Understanding the way you react in situations of uncertainty can provide a lot of insight into how you deal with money. Have you, in your years of being in markets, narrowed down onto some styles of investing? Or maybe you haven’t given it thought. Narrowing down onto one definition of what you are in terms of preferences may help clear a lot of agony and discussions when you come across people and stock ideas as it would be closest to your personality. This not only applies to stocks but to mutual fund picks as well.
As Warren Buffett says, “Success in investing doesn’t correlate with I.Q. … what you need is the temperament to control the urges that get other people into trouble in investing.”
Active or Passive Management
Do you believe you want to give your money to experts, which may include yourself, or you believe you are in it for the long haul and the India story is what will drive returns and want market exposure and not the alpha!

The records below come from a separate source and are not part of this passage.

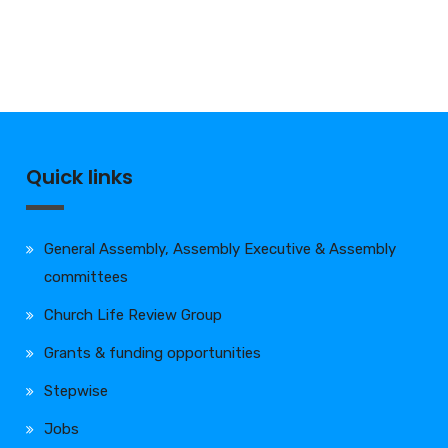
Quick links
General Assembly, Assembly Executive & Assembly
committees
Church Life Review Group
Grants & funding opportunities
Stepwise
Jobs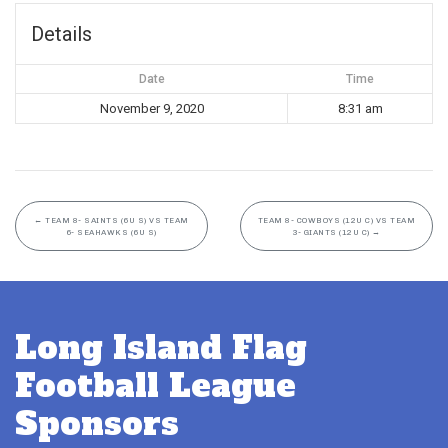
Details
Date
Time
November 9, 2020
8:31 am
←
TEAM 8- SAINTS (6U S) VS TEAM
TEAM 8- COWBOYS (12U C) VS TEAM
6- SEAHAWKS (6U S)
3- GIANTS (12U C)
→
Long Island Flag
Football League
Sponsors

Investors who hire active management professionals are termed active investors though of course you need to pay for the expertise of this staff. But if you doubt the abilities of active managers or go by some research that shows that over the long run, many passive funds earn better returns for their investors than actively managed funds you may actually be termed a passive investor.
A buy and hold OR index investing style falls under the umbrella of passive investing. An investor who is engaged in buy and hold investing rarely trades in their portfolio and is mostly concerned with long-term growth.
Bottom-Up vs. Top-Down
A top-down investor looks first at economic factors and then selects industries accordingly. For example, during periods of low inflation, consumer spending increases, which might be a good time to buy automobile stocks or retail stocks. The top-down investor would then search for the best values in these industries. A bottom-up investor is more concerned with individual companies’ fundamentals. They reason that even if its industry is doing poorly, a hot company will still outperform the market. Both of these styles emphasize fundamentals, but place different emphasis on the economic environment.
Growth or Value Investing
The next question investors must consider is whether they prefer to invest in fast-growing firms or undervalued industry leaders.

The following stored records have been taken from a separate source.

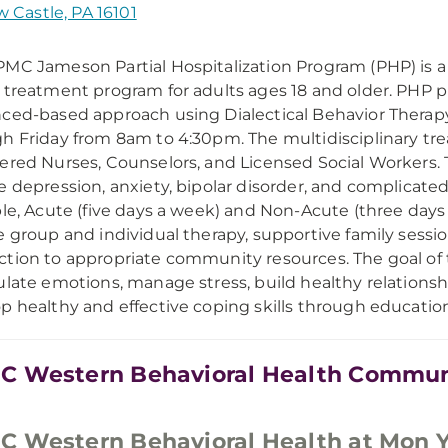
 Castle, PA 16101
MC Jameson Partial Hospitalization Program (PHP) is a 
 treatment program for adults ages 18 and older. PHP p
ced-based approach using Dialectical Behavior Therap
h Friday from 8am to 4:30pm. The multidisciplinary tre
ered Nurses, Counselors, and Licensed Social Workers. 
e depression, anxiety, bipolar disorder, and complicated 
ble, Acute (five days a week) and Non-Acute (three days
e group and individual therapy, supportive family se
tion to appropriate community resources. The goal of the
ulate emotions, manage stress, build healthy relations
p healthy and effective coping skills through education a
 Western Behavioral Health Commun
 Western Behavioral Health at Mon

The growth style of investing looks for firms that have high earnings growth rates, high return on equity, high profit margins and low dividend yields . It is thus growing very quickly, and reinvesting most or all of its earnings to fuel continued growth in the future and will multiply in size within its given environment. These stocks are oftentimes referred to as being overvalued and have a high price to earnings ratio.

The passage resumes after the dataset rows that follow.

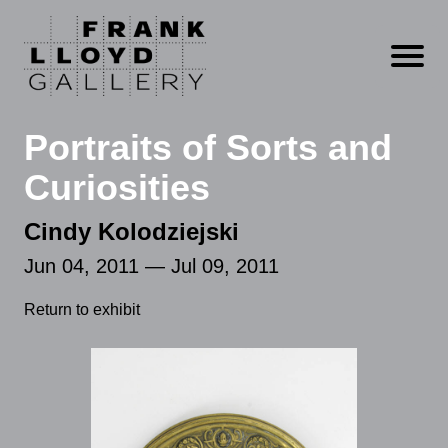
Open m
Portraits of Sorts and
Curiosities
Cindy Kolodziejski
Jun 04, 2011 — Jul 09, 2011
Return to exhibit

On the other hand, the value style of investing is focused on buying a strong firm at a “good” price. Thus, analysts look for a low or relatively low price to earnings ratio, low price to sales ratio, and generally a higher dividend yield. The main ratios for the value style show how this style is very concerned about the price at which investors buy in.
Contrarian investors are another type of value investors and they like to go against the herd. Either buying stocks that everyone hates or going against what the investing crowd does. When the market dies, they buy. Most of the time, they just sit quietly in the wings, waiting for the opportunity to buy on dips.
Small Cap or Large Cap Companies
The final question for investors relates to their preference for investing in either small or large companies. The measurement of a company’s size is called “market capitalization” or “cap” for short. Some investors feel that small cap companies should be able to deliver better returns because they have greater opportunities for growth and are more agile. However, the potential for greater returns in small caps comes with greater risk. These share prices can vary much more widely, causing large gains or large losses. Thus, investors must be comfortable with taking on this additional level of risk if they want to tap into potential.
More risk averse investors may find greater comfort in more dependable large cap stocks. These companies may be unable to grow as quickly as their smaller peers, since they are already so large. However, they also aren’t likely to go out of business without warning as they have commanding positions in their sector.
There is another style called the Pursuer: These personalities are quick decision-makers and will try most anything at least once. However, because pursuers tend to be fast-thinkers with short attention spans, they are constantly looking for the next best thing and have trouble sticking with their decisions and tracking their investments over the long term. Pursuers are the type of investor who would be most likely to buy high and sell low. Be careful you aren’t one of them!
The Bottom Line
Clearly defining the investment style that fits you will help you select investments that you will feel comfortable holding for the long term and allow you to apportion allocations in the right brackets so volatility or market declines don’t scare you any more!